Task statement:
Copy the data below exactly. Any pictures in it should be omitted.

Given data:

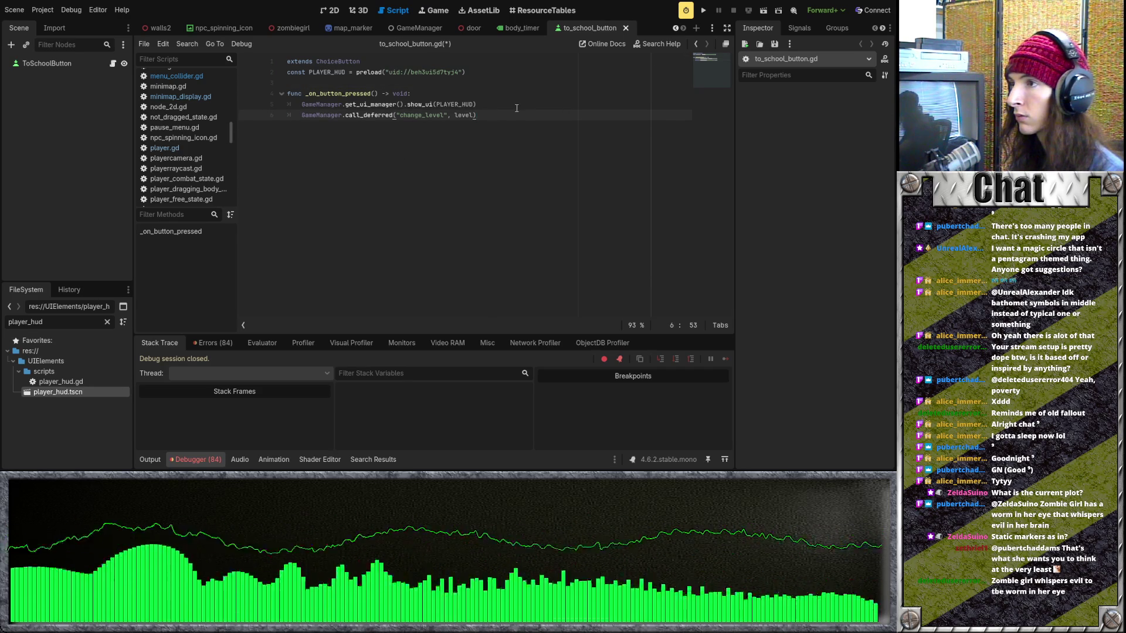
Search floor_1.gd for 'UI' to locate the PLAYER_HUD load line
scroll(259, 30, "up", 10)
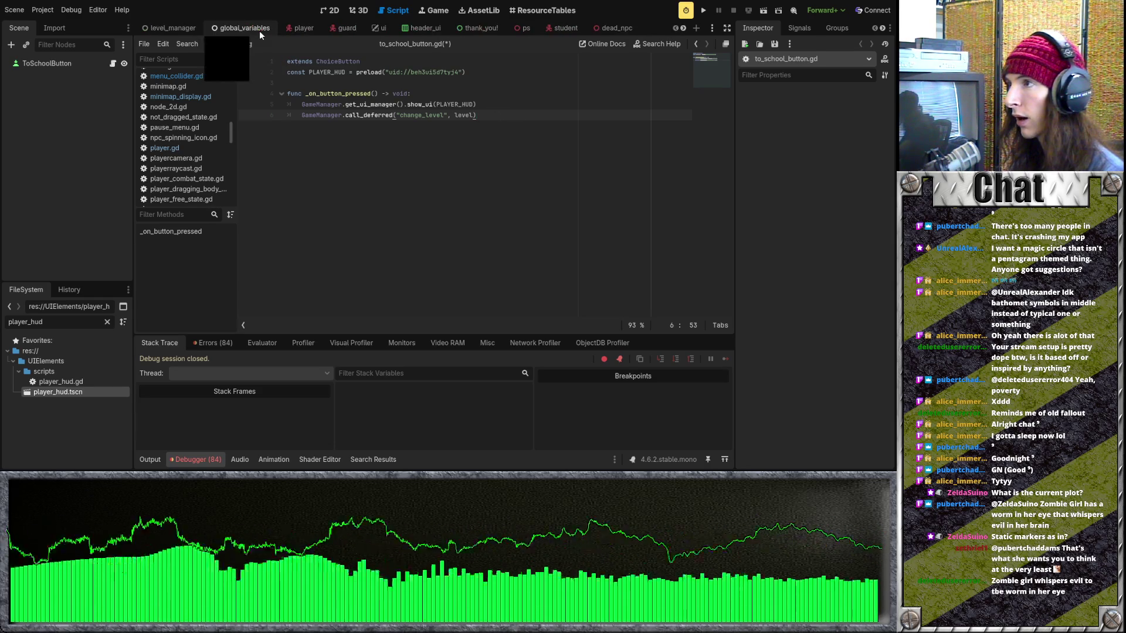
scroll(269, 29, "down", 10)
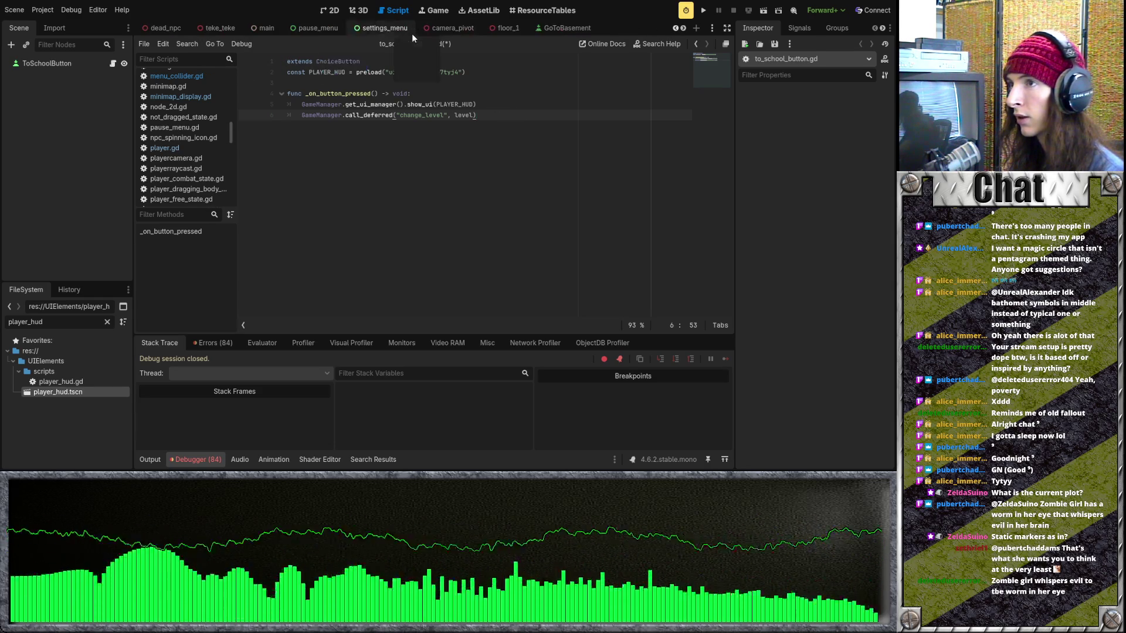
left_click(498, 30)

Your solution:
Search floor_1.gd for 'UI' to locate the PLAYER_HUD load line
scroll(259, 30, "up", 10)
scroll(269, 29, "down", 10)
left_click(498, 30)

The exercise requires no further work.